What is required:
Pictures must not appear in the copy. Restate exactly the lines below from the one with "Geburtstagspartygeschenke" through the one with "Machtapparats.", inclusive.
[Records supplied — start]
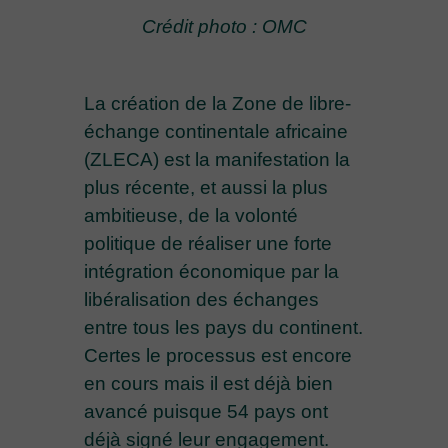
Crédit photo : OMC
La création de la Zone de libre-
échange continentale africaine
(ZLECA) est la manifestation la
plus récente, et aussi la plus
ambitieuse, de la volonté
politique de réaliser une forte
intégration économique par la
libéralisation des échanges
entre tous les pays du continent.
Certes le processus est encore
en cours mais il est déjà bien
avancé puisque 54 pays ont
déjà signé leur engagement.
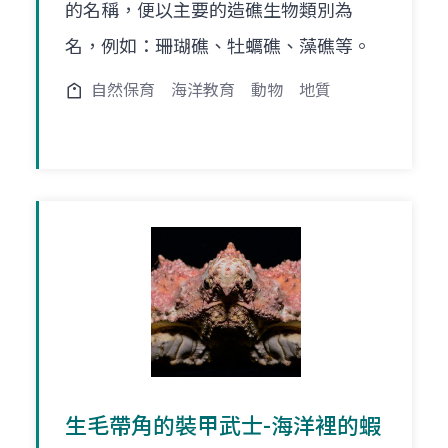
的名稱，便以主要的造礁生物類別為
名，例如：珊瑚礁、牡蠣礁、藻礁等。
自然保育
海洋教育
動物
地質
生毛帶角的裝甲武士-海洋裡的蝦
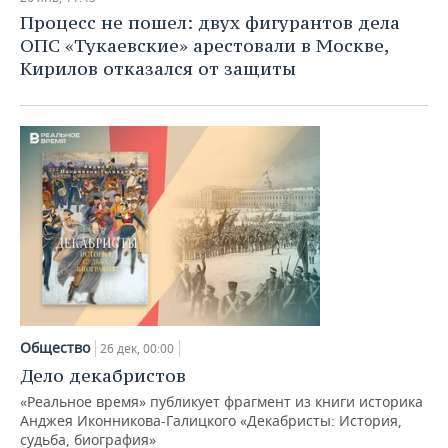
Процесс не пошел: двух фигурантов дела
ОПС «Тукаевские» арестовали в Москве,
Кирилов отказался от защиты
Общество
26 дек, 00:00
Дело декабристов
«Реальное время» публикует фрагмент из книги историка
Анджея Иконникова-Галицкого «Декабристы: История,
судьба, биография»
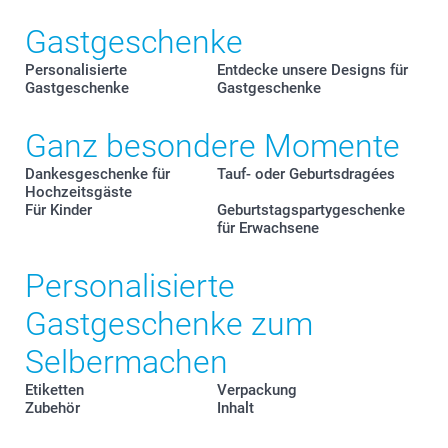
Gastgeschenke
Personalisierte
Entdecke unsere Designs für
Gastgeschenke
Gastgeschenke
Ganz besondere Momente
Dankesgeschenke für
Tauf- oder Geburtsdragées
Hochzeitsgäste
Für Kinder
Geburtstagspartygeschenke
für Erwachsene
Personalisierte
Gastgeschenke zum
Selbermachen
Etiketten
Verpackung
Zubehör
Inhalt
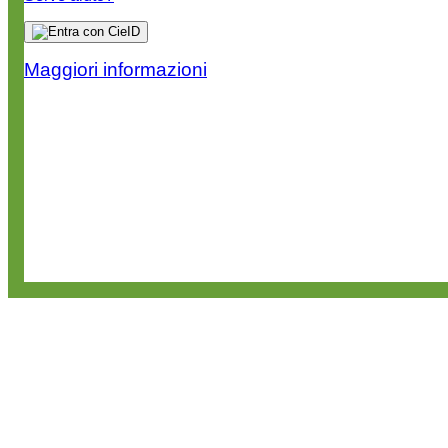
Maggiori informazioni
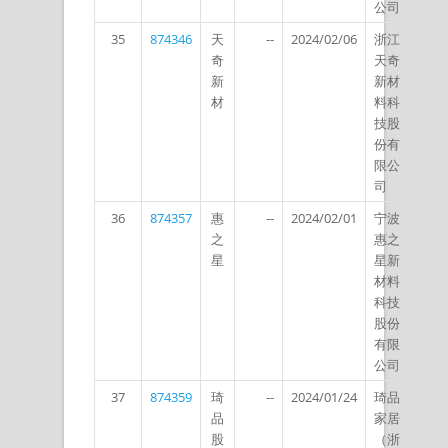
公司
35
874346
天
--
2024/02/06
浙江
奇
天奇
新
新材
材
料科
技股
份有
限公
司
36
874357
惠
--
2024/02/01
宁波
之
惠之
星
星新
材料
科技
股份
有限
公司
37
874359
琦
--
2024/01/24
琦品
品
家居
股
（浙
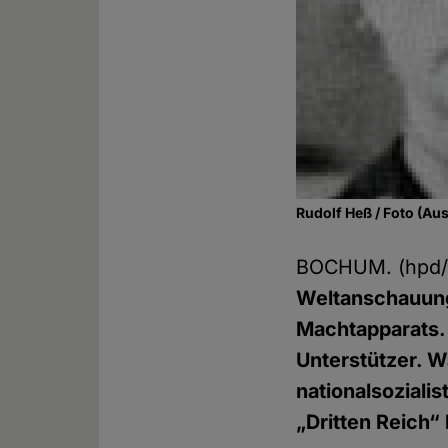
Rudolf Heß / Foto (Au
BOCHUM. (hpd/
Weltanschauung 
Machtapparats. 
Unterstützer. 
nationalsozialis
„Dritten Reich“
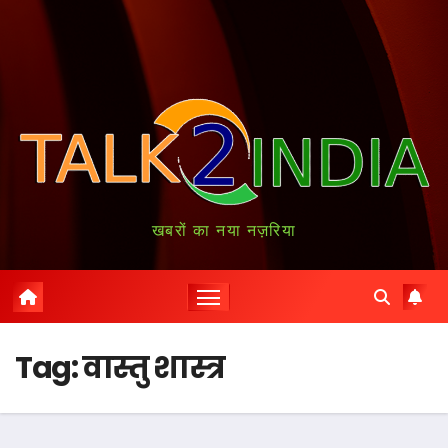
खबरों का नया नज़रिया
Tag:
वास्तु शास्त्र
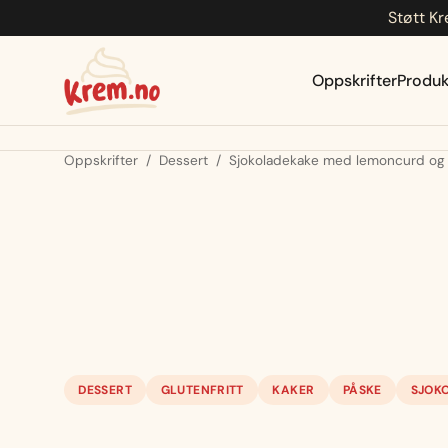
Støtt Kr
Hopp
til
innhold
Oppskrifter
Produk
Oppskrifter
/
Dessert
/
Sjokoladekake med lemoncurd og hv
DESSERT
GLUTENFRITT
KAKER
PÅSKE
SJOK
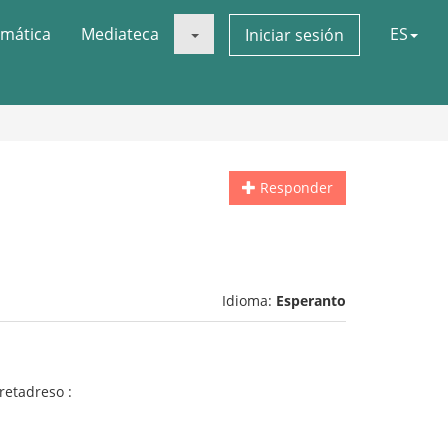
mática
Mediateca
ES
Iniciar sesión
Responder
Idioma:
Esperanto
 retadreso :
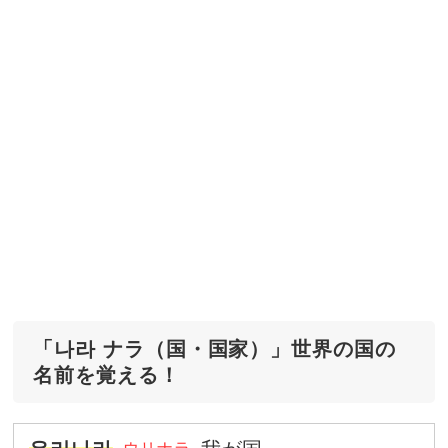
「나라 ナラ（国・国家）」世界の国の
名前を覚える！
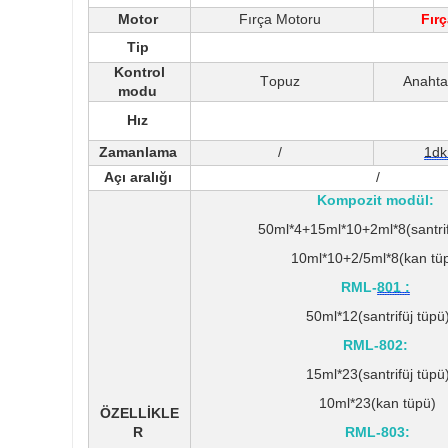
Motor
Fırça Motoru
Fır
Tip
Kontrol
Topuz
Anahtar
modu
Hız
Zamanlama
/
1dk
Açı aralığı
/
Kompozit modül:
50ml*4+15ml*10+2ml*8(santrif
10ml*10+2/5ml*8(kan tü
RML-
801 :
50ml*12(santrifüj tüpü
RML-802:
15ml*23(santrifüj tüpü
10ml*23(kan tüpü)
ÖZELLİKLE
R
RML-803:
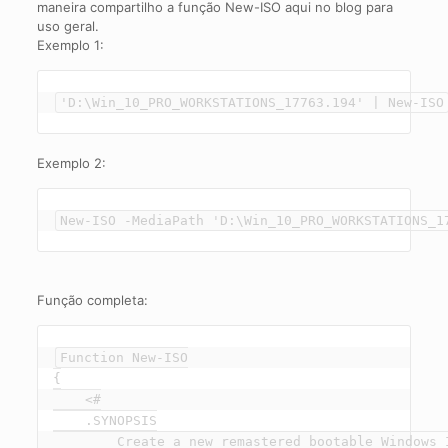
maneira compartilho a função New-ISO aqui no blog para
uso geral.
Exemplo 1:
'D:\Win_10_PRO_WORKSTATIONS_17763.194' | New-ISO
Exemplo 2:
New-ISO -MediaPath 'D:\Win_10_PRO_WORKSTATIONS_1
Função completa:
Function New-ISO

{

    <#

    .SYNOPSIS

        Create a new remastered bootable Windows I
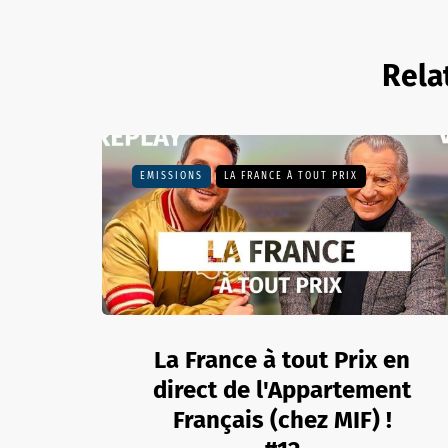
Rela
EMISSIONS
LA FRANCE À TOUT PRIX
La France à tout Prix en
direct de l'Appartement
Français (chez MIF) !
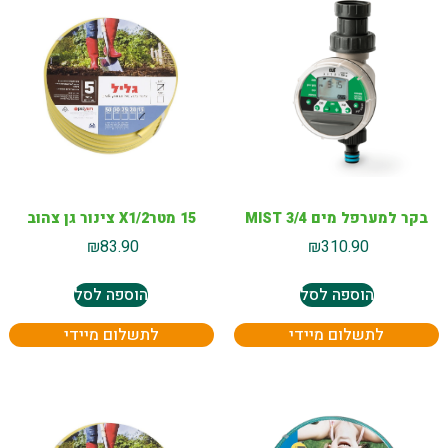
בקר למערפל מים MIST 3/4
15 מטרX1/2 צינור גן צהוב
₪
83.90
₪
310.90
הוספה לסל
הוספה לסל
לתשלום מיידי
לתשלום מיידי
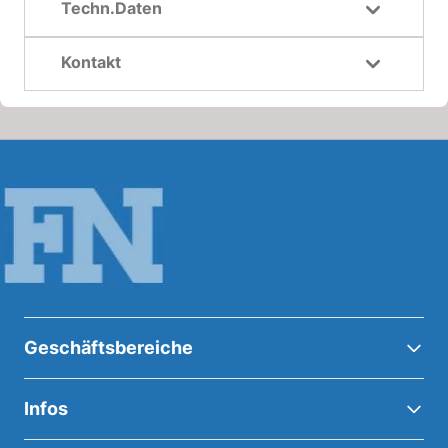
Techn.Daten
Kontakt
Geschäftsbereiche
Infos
[Records supplied — finish]
Written solution:
Geburtstagspartygeschenke
für Erwachsene
Personalisierte
Gastgeschenke zum
Selbermachen
Etiketten
Verpackung
Zubehör
Inhalt
Maggiori informazioni
公司
35
874346
天
--
2024/02/06
浙江
奇
天奇
新
新材
材
料科
技股
份有
限公
司
36
874357
惠
--
2024/02/01
宁波
之
惠之
星
星新
材料
科技
股份
有限
公司
37
874359
琦
--
2024/01/24
琦品
品
家居
股
（浙
Rudolf Heß / Foto (Au
BOCHUM. (hpd/
Weltanschauung 
Machtapparats. 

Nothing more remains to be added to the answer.